# Dan Brown = Formulaic writer? ***POSSIBLE SPOILERS***



## Kreth (Jul 18, 2006)

So, I'm just about done with Angels & Demons, and I read The DaVinci Code a while back. While both were/are interesting reads, the plots were very similar, examples below. Admittedly, I have not read any of Brown's other books.
So, here are the major similarities I noted:

Langdon is assisted by a woman (Sophie/Vittoria) whose father was killed by the antagonist at the beginning of the book
The antagonist (Silas/The Hassassin) receives orders from an anonymous mentor (The Teacher [Leigh Teabing])/(Janus [Max Kohler]) who turns out to be an ally from earlier in the book
Langdon deciphers clues that the best minds have not been able to figure out for centuries, to follow the trail of an ancient secret society.
And just for fun, who would win: Silas or The Hassassin?


----------



## OnlyAnEgg (Jul 18, 2006)

I've read those two and Deception Point (published prior to A&D and TDC).  Brown is decidedly formulaic.  I found his last two novels to be very similar in plot and characterization.  DP was a little easy to figure out as his style wasn't as developed at that point.

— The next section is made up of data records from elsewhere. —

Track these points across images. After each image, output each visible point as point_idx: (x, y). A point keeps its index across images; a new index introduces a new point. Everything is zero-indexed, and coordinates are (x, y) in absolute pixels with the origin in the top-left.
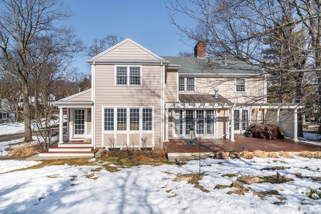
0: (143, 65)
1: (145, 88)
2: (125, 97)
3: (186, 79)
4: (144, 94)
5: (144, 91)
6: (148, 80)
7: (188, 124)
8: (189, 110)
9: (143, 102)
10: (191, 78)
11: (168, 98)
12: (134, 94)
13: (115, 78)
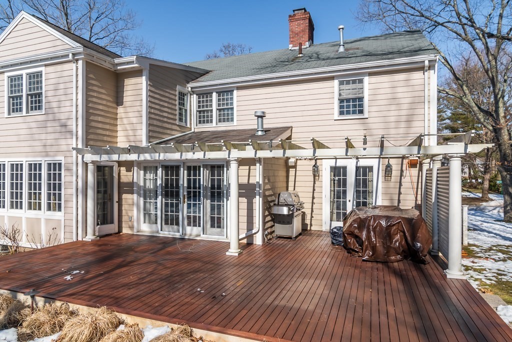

Reading them sequentially causes me to eagarly anticipate his next novel, Kryptos.  If he continues to refine his writing as he has, it should be a killer read.

Edit: And, I like Silas in that fight.  I rather felt he was more, I dunno...determined and much less sane.


----------



## Kreth (Jul 18, 2006)

OnlyAnEgg said:
			
		

> Edit: And, I like Silas in that fight. I rather felt he was more, I dunno...determined and much less sane.

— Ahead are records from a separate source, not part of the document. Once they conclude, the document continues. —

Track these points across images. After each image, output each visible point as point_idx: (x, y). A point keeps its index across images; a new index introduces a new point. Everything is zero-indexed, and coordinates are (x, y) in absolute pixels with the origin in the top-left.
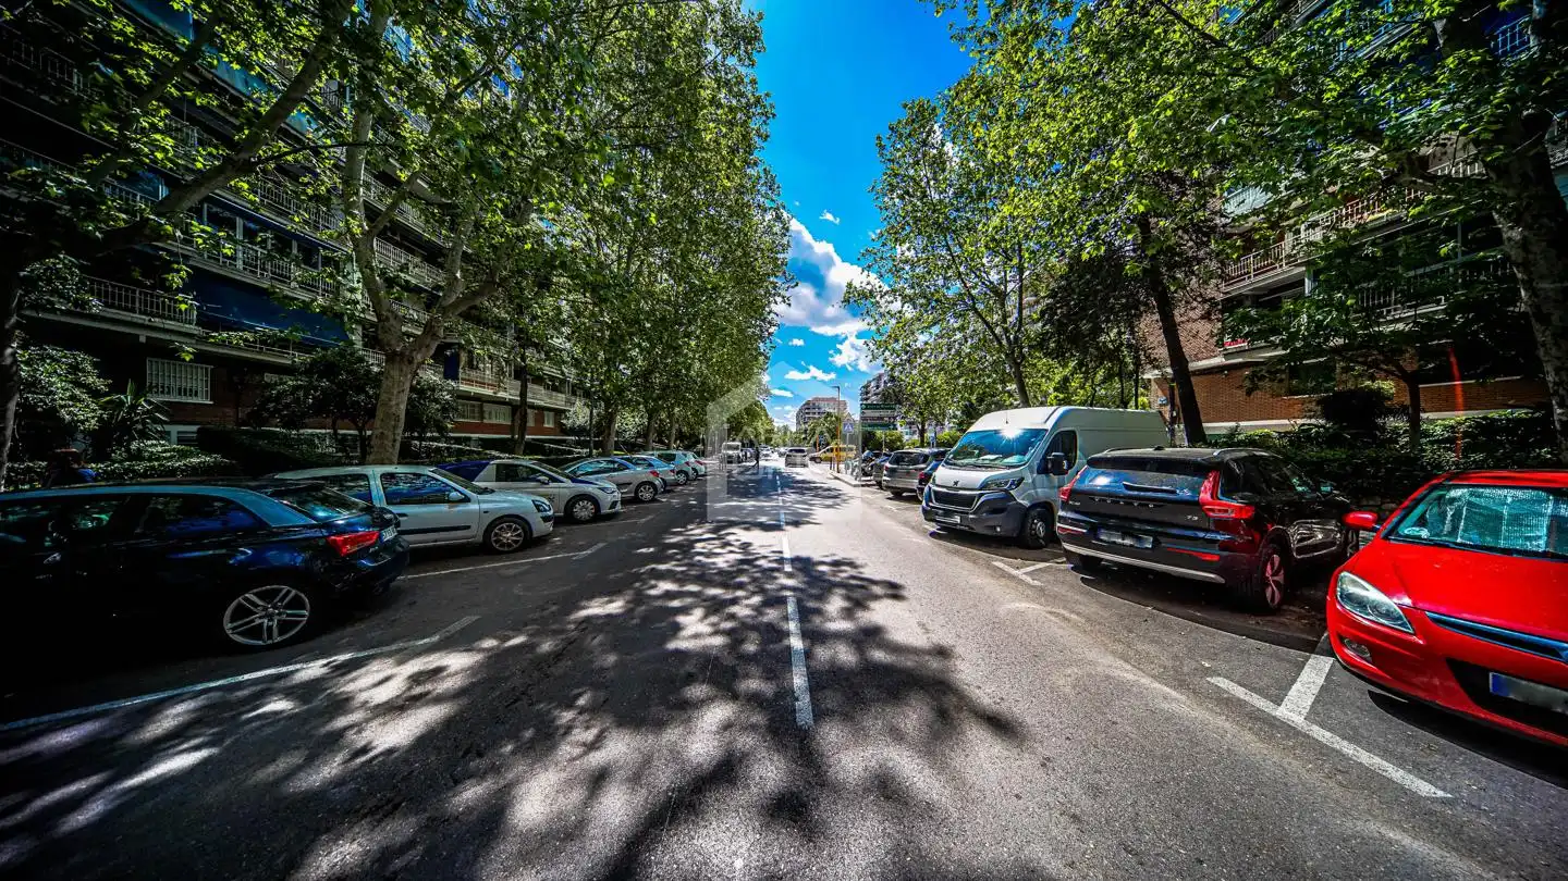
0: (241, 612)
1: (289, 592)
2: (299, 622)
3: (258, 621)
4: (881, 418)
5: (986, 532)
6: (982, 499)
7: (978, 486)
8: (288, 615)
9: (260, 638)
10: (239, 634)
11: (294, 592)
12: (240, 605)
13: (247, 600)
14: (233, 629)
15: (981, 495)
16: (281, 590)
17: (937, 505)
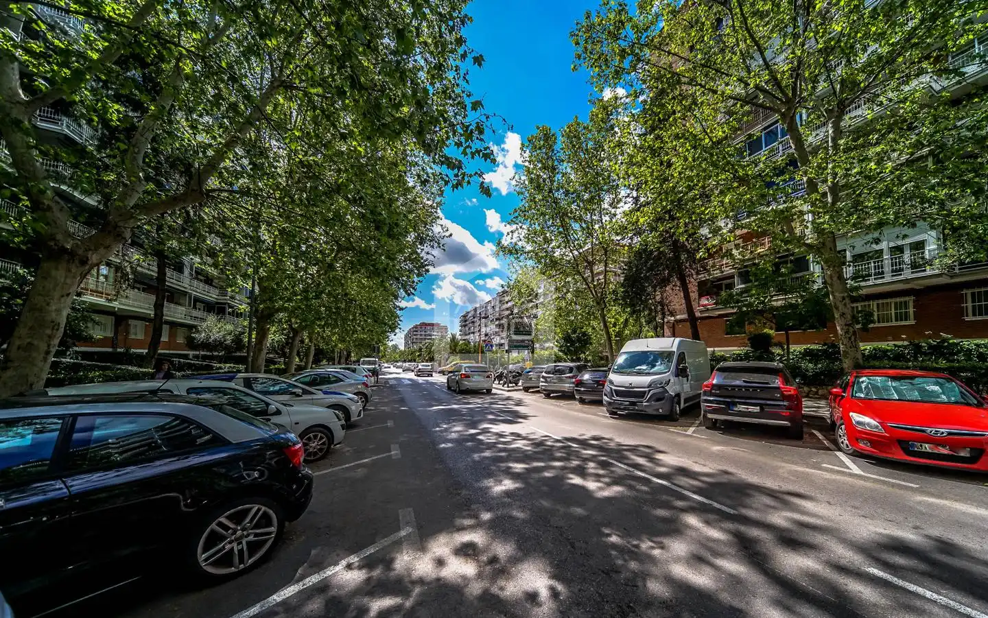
0: (214, 539)
1: (259, 510)
2: (266, 541)
3: (228, 547)
4: (523, 341)
5: (655, 413)
6: (651, 392)
7: (646, 385)
8: (256, 535)
9: (231, 565)
10: (210, 564)
11: (263, 508)
12: (213, 531)
13: (220, 524)
14: (206, 560)
15: (650, 391)
16: (249, 510)
17: (618, 398)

Keep in mind that the Hassassin had half a toe blown off, and was only concerned enough to stuff a rag in his boot to stop the bleeding while he played with Vittoria. From Brown's descriptions, he just sounds like a much more physically powerful man. Silas seemed to prefer guns, and the Hassassin liked to get his hands dirty.


----------



## OnlyAnEgg (Jul 18, 2006)

Hmmm...you're point is taken; however, in the comparison between the two books, they are (in terms of formula) the same character.  Having said that, I like Silas better in the fight cause I met him first, I guess


----------



## evenflow1121 (Jul 18, 2006)

The Hassassin seemed a more efficient killer in my opinon.  I liked Angels and Demons better, the ending to the Da Vinci Code was crappy I thought.


----------



## punisher73 (Jul 18, 2006)

I don't think it is just Dan Brown.  I've noticed alot of writers that use the same character have the same plot outline.  Clive Cussler (dirk pitt adventures) comes to mind right off the bat.

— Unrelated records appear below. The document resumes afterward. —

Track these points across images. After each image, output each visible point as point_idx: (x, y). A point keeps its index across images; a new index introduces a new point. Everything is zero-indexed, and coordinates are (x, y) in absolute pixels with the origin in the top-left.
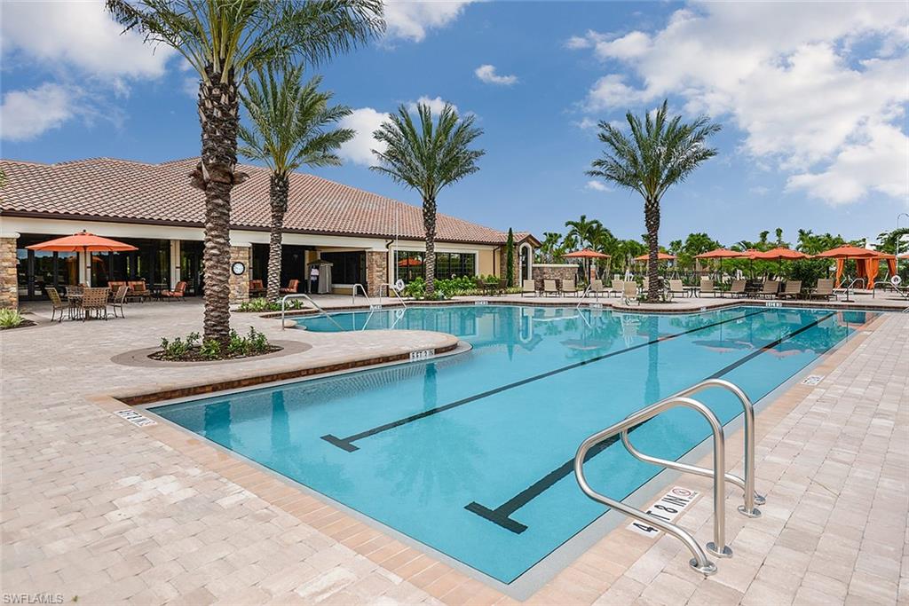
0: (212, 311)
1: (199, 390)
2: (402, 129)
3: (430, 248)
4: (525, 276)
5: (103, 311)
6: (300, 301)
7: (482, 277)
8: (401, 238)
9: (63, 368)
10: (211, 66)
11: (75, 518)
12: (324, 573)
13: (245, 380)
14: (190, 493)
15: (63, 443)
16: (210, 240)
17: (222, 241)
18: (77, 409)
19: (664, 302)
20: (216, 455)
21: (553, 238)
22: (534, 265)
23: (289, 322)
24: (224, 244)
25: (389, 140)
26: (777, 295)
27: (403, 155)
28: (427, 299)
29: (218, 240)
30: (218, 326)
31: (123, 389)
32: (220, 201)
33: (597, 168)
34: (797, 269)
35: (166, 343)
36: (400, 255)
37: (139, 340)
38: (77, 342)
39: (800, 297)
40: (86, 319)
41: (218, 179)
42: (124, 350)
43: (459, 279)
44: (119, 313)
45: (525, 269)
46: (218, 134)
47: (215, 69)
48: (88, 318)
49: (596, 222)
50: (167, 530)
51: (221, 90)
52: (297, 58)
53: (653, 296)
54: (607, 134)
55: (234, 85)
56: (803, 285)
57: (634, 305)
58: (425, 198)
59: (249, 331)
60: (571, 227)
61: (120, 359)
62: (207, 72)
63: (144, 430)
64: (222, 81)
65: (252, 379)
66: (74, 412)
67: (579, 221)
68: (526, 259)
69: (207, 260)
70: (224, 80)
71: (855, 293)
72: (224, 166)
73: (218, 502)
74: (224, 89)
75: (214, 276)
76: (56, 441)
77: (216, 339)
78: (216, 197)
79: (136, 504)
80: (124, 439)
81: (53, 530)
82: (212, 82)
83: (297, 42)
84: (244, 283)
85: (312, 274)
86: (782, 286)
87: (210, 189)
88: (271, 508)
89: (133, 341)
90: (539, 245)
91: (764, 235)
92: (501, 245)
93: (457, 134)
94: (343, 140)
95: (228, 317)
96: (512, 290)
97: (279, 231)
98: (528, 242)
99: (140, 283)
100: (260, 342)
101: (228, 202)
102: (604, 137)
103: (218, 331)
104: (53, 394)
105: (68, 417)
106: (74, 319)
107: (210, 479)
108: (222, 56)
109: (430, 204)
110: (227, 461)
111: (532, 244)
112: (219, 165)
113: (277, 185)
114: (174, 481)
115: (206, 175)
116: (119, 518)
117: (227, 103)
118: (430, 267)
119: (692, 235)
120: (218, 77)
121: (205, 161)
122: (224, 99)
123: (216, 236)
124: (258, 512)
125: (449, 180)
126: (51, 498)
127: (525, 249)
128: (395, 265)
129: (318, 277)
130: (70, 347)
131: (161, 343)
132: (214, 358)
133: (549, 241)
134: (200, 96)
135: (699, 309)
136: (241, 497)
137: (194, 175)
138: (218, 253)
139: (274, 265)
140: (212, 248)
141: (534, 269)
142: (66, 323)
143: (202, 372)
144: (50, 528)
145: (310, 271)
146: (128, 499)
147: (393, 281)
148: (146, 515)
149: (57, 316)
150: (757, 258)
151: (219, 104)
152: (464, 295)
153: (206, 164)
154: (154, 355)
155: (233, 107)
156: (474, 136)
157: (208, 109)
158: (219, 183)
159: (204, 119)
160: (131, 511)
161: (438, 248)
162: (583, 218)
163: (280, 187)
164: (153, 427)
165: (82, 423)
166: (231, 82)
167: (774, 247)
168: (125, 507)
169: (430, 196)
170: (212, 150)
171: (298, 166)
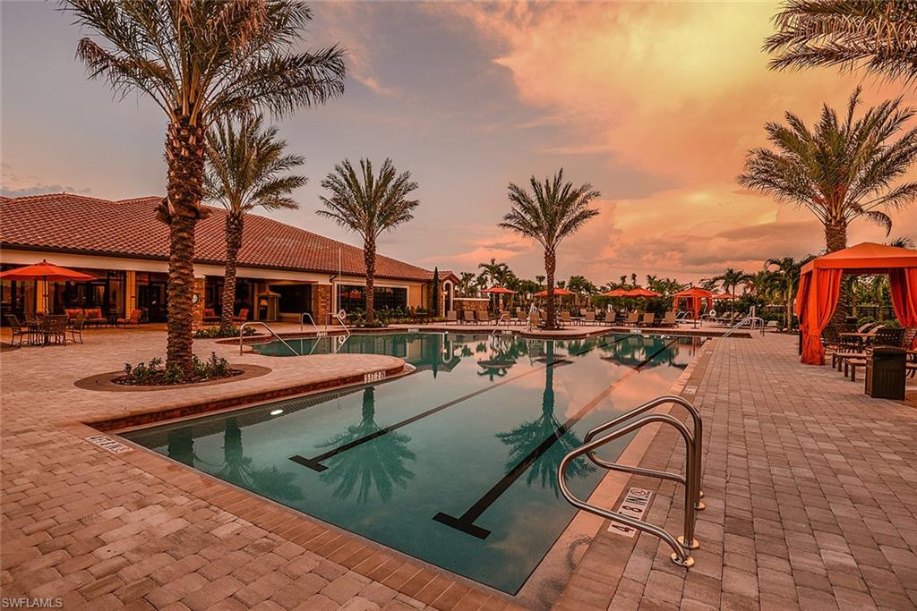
0: (176, 337)
1: (168, 414)
2: (346, 179)
3: (370, 283)
4: (447, 308)
5: (62, 337)
6: (252, 328)
7: (412, 308)
8: (344, 274)
9: (26, 393)
10: (180, 109)
11: (59, 558)
12: (344, 605)
13: (213, 403)
14: (181, 524)
15: (36, 472)
16: (174, 271)
17: (186, 272)
18: (47, 436)
19: (558, 329)
20: (200, 481)
21: (468, 277)
22: (455, 299)
23: (247, 348)
24: (188, 274)
25: (335, 189)
26: (637, 323)
27: (348, 201)
28: (366, 326)
29: (183, 271)
30: (179, 351)
31: (91, 414)
32: (186, 235)
33: (508, 221)
34: (651, 304)
35: (129, 367)
36: (343, 289)
37: (100, 365)
38: (38, 367)
39: (653, 325)
40: (45, 345)
41: (185, 213)
42: (86, 375)
43: (393, 309)
44: (77, 338)
45: (448, 302)
46: (185, 172)
47: (184, 113)
48: (47, 343)
49: (503, 265)
50: (163, 567)
51: (189, 131)
52: (261, 108)
53: (550, 324)
54: (516, 195)
55: (201, 127)
56: (655, 317)
57: (536, 332)
58: (366, 240)
59: (210, 356)
60: (483, 268)
61: (84, 383)
62: (176, 114)
63: (119, 457)
64: (190, 123)
65: (219, 401)
66: (43, 440)
67: (490, 264)
68: (449, 293)
69: (172, 289)
70: (193, 122)
71: (687, 323)
72: (190, 202)
73: (213, 532)
74: (192, 131)
75: (178, 305)
76: (28, 470)
77: (179, 364)
78: (181, 230)
79: (125, 538)
80: (102, 467)
81: (37, 571)
82: (181, 124)
83: (263, 94)
84: (198, 312)
85: (262, 304)
86: (641, 318)
87: (175, 223)
88: (271, 535)
89: (95, 366)
90: (457, 282)
91: (623, 278)
92: (429, 282)
93: (396, 187)
94: (294, 186)
95: (191, 344)
96: (437, 319)
97: (232, 265)
98: (450, 279)
99: (96, 310)
100: (221, 366)
101: (193, 235)
102: (513, 196)
103: (181, 356)
104: (20, 420)
105: (38, 445)
106: (33, 345)
107: (200, 508)
108: (192, 100)
109: (371, 245)
110: (213, 488)
111: (453, 282)
112: (184, 201)
113: (233, 223)
114: (160, 512)
115: (172, 209)
116: (110, 555)
117: (194, 143)
118: (370, 299)
119: (572, 278)
120: (187, 119)
121: (171, 196)
122: (192, 140)
123: (181, 268)
124: (257, 542)
125: (387, 225)
126: (29, 535)
127: (448, 285)
128: (338, 297)
129: (266, 307)
130: (31, 371)
131: (123, 368)
132: (178, 382)
133: (464, 279)
134: (168, 136)
135: (585, 335)
136: (237, 526)
137: (160, 209)
138: (182, 283)
139: (228, 295)
140: (176, 278)
141: (454, 301)
142: (26, 349)
143: (169, 396)
144: (34, 569)
145: (259, 301)
146: (114, 533)
147: (336, 311)
148: (138, 550)
149: (17, 340)
150: (624, 296)
151: (187, 144)
152: (398, 323)
153: (172, 199)
154: (117, 380)
155: (200, 148)
156: (409, 190)
157: (175, 148)
158: (185, 218)
159: (171, 157)
160: (122, 547)
161: (377, 284)
162: (493, 261)
163: (236, 225)
164: (128, 453)
165: (54, 451)
166: (199, 125)
167: (631, 288)
168: (113, 542)
169: (371, 239)
170: (178, 186)
171: (252, 207)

Still love the books though


----------



## Kreth (Jul 19, 2006)

OK, I finished up Angels and Demons last night. I have to say that I didn't see the camerlengo connection coming.


----------



## OnlyAnEgg (Jul 19, 2006)

Kreth said:
			
		

> OK, I finished up Angels and Demons last night. I have to say that I didn't see the camerlengo connection coming.


Agreed!  The chamberlain's part was very well hidden.


----------



## TonyMac (Jul 19, 2006)

Saw Dan Brown in an interview about the Da Vinci code and to my mind he seemed incapable of completing an intelligent sentence.


----------



## Odin (Jul 19, 2006)

I read half of deception point and then left the book on the bus one morning..dman wasnt very good though.

I hear digital fortress is okay.


----------